La chose est délicate à souligner, mais rappelez-vous que c'est la joueuse de hockey Danielle Goyette qui portait le drapeau du Canada à la cérémonie d'ouverture. Une femme. Pas n'importe quelle femme. Et, qui plus est, une femme de 40 ans. Il faut y voir l'illustration de l'ouverture canadienne.

LE COUP DE COEUR -La civilité des Turinois. Pour une ville qui, une semaine avant la cérémonie d'ouverture, avait l'air de se contrefoutre des Jeux, Turin a bien fait ça, il me semble. Peut-être pas avec la passione dont se réclamait son slogan, mais avec gentillesse. Avec une curiosité et un appétit pour le porte-clefs olympique- des files interminables aux portes des superstores olympiques- qui n'est pas sans rappeler l'indéfectible affection des Québécois pour les bébelles qui font guéling-guélang.

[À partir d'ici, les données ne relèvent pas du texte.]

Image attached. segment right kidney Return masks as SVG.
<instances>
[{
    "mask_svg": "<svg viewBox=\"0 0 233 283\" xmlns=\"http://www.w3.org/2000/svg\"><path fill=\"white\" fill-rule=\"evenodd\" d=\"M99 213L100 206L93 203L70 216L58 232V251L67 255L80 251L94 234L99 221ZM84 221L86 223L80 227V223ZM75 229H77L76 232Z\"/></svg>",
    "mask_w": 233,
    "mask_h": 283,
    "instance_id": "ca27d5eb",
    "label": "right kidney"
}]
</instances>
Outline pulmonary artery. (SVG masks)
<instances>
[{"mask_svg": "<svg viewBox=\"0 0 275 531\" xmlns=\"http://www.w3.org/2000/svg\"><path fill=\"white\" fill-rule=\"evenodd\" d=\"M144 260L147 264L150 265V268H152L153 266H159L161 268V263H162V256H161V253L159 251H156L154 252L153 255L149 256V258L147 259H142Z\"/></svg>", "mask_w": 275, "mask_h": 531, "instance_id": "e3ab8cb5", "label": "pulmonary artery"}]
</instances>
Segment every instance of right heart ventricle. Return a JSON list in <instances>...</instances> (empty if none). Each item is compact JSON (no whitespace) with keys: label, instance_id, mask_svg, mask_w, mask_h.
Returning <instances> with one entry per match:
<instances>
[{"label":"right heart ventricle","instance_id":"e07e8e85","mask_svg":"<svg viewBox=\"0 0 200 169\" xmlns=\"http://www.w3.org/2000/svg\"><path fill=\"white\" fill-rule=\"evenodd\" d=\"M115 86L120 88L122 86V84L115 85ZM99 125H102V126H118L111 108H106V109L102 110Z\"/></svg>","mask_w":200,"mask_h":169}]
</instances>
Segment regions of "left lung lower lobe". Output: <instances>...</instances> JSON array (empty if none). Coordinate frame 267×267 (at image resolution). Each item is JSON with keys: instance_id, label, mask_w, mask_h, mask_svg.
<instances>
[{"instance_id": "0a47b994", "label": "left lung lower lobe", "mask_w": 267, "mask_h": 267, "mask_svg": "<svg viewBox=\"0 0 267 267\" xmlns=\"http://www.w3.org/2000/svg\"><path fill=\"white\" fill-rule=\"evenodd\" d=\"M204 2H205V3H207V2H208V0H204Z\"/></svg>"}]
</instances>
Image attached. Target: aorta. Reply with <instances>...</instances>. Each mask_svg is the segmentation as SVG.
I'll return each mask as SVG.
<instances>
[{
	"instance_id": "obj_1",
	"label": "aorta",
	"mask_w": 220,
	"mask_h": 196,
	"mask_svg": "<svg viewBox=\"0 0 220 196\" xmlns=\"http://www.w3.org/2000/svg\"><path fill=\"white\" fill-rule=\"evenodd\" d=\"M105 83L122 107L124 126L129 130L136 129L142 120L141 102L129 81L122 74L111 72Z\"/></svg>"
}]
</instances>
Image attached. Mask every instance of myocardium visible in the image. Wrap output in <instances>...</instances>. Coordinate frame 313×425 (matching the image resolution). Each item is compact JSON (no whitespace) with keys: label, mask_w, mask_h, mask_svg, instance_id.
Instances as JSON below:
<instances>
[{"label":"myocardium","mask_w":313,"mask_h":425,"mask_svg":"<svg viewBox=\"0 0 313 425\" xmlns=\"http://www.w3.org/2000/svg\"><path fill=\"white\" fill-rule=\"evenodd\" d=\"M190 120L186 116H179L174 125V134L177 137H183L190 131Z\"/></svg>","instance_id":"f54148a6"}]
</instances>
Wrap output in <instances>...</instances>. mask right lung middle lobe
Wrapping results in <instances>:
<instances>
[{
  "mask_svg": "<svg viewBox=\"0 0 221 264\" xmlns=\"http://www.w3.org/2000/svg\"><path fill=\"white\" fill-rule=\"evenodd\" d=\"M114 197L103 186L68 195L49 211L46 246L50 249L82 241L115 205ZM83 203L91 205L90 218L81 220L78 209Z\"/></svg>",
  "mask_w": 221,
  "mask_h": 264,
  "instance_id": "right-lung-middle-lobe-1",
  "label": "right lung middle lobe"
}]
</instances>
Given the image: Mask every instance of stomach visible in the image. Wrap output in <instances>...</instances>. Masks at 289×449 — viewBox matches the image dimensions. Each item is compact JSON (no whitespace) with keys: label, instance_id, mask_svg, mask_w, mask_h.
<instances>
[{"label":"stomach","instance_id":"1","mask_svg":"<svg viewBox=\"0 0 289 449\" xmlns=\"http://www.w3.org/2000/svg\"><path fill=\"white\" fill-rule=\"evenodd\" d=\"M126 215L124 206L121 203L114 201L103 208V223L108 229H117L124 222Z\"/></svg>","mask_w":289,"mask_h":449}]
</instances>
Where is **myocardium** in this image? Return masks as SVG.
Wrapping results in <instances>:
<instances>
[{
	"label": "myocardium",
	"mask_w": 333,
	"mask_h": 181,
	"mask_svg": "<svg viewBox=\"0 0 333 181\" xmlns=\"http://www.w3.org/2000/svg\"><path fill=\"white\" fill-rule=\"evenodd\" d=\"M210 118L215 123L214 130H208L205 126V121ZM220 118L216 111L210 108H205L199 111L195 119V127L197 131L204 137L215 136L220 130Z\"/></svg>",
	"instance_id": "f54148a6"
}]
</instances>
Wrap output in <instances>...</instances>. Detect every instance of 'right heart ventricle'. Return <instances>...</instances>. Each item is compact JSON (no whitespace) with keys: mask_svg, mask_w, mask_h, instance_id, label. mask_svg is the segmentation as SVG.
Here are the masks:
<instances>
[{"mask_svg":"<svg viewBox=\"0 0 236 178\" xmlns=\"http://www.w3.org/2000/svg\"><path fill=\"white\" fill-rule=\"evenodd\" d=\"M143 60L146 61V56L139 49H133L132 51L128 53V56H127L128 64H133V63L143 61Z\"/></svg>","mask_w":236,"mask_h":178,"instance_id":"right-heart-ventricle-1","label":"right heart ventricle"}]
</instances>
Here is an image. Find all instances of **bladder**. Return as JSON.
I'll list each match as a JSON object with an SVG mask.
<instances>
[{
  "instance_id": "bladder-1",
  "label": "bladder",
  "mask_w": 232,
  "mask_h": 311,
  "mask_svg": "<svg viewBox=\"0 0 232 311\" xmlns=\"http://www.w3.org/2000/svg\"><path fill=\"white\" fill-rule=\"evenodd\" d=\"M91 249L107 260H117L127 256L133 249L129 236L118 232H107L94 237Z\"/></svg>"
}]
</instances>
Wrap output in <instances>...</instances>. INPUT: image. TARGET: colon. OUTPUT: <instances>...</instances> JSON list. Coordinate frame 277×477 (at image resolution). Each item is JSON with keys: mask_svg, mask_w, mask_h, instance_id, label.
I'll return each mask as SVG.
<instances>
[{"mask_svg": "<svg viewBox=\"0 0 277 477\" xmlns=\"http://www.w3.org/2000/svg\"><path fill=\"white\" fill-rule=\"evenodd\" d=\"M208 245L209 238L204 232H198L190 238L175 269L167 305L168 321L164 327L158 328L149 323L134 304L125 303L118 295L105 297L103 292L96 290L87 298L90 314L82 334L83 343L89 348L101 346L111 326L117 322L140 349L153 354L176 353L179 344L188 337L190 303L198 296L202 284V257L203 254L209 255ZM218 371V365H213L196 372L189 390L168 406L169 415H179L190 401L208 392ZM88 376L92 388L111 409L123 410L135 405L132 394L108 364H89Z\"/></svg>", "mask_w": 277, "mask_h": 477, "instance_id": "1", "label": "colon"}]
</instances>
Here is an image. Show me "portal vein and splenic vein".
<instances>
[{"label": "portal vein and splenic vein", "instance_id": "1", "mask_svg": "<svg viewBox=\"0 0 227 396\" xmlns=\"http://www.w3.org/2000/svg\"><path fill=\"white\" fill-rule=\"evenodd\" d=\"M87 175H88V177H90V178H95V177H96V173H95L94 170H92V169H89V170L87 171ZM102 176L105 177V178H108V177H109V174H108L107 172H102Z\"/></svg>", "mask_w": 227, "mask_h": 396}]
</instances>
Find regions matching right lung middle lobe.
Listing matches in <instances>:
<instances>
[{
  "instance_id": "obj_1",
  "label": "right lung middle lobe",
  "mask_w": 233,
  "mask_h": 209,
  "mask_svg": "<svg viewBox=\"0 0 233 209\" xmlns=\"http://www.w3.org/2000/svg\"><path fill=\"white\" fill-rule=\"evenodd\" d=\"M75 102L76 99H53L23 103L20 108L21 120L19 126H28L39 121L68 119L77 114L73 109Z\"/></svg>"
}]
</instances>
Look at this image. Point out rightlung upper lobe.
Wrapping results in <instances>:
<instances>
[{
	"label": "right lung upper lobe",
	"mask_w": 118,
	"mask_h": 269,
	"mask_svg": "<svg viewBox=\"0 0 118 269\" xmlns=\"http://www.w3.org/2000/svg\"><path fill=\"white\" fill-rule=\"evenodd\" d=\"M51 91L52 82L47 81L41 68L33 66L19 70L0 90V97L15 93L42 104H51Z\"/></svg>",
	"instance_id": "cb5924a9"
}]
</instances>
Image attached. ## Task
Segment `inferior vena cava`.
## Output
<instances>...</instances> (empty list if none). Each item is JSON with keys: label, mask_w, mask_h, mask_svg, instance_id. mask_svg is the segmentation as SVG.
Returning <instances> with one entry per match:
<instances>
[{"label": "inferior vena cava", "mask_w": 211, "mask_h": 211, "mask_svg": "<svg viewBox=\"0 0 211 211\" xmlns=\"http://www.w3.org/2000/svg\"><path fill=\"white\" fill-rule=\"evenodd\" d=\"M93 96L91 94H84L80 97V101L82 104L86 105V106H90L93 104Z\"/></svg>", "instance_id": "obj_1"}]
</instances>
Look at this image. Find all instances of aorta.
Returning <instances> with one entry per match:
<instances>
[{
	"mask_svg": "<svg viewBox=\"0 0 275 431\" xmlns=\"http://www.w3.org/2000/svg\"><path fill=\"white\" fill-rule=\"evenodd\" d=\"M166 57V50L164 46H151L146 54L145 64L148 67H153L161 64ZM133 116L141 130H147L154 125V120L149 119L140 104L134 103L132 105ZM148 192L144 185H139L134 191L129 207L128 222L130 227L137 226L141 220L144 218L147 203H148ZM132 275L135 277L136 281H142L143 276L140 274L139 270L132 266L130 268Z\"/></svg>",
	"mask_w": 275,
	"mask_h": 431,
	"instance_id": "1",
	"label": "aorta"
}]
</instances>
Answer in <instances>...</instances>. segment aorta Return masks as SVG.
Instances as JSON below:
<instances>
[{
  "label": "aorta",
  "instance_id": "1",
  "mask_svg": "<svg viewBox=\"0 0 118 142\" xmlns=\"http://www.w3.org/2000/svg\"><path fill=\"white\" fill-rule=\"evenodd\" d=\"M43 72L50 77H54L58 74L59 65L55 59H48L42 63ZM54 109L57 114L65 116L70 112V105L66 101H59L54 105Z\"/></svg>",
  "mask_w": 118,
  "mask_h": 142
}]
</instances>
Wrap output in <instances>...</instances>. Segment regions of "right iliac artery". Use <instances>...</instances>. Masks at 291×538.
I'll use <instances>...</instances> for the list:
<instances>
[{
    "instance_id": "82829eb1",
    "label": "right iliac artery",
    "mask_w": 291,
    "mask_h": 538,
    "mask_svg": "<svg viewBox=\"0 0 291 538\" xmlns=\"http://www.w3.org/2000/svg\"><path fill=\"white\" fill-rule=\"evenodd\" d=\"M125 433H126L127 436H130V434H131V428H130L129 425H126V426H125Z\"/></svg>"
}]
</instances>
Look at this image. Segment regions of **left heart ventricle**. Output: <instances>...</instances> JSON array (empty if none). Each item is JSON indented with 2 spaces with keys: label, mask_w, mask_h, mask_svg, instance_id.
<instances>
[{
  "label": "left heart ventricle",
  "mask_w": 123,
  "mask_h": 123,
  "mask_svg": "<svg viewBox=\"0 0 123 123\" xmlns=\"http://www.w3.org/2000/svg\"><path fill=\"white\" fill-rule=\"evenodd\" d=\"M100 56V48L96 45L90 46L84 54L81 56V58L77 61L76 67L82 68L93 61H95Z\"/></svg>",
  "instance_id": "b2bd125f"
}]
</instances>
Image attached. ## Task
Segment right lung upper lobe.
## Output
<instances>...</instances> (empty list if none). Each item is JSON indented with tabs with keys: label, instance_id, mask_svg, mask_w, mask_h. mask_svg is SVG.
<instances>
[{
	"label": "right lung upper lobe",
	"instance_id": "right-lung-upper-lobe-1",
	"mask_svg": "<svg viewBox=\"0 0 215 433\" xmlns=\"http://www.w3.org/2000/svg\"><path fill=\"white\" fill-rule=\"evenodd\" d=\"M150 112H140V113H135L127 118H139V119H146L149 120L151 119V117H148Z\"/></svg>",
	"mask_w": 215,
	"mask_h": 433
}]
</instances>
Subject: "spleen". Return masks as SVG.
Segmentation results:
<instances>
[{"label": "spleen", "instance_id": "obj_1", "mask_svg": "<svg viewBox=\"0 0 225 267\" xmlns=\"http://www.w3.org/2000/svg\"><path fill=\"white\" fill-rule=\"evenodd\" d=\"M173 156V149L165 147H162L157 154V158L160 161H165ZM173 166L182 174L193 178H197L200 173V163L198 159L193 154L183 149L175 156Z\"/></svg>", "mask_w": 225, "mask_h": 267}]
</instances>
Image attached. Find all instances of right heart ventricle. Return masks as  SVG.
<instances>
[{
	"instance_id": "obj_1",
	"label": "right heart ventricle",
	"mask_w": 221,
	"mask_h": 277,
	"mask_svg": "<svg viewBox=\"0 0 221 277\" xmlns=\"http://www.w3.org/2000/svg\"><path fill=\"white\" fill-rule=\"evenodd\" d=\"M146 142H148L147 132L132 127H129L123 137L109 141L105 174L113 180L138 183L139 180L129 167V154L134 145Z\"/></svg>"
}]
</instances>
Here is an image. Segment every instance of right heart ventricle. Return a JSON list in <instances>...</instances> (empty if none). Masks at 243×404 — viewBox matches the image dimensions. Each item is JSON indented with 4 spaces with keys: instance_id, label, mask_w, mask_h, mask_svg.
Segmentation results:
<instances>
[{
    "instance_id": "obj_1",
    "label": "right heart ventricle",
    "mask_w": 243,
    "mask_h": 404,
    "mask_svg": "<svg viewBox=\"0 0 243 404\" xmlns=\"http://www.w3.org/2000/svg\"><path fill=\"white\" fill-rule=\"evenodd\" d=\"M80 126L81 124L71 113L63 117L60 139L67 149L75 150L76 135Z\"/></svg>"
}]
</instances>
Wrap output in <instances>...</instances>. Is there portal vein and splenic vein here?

LE COUP DE COEUR (BIS) -Le printemps, ce dimanche matin. J'ai escaladé le Monte dei Cappuccini debout sur les pédales de mon vélo de fille, cela avait l'air des randonnées qu'on fait chez nous fin avril, la première fois qu'on se risque avec des cuissards courts. Ces fatigants chez nous qui opposent leur cher blizzard au soleil de Floride. Nonos, pas la Floride, Turin. On ne t'a pas dit Hawaii, on te parle d'un monsieur qui promène son chien en bras de chemise, de la marchande de fleurs qui nettoie son bout de trottoir à grande eau, de la marchande de journaux de bonne humeur, on te parle de rameurs sur le Po. On te parle d'une météo civilisée, un 26 février.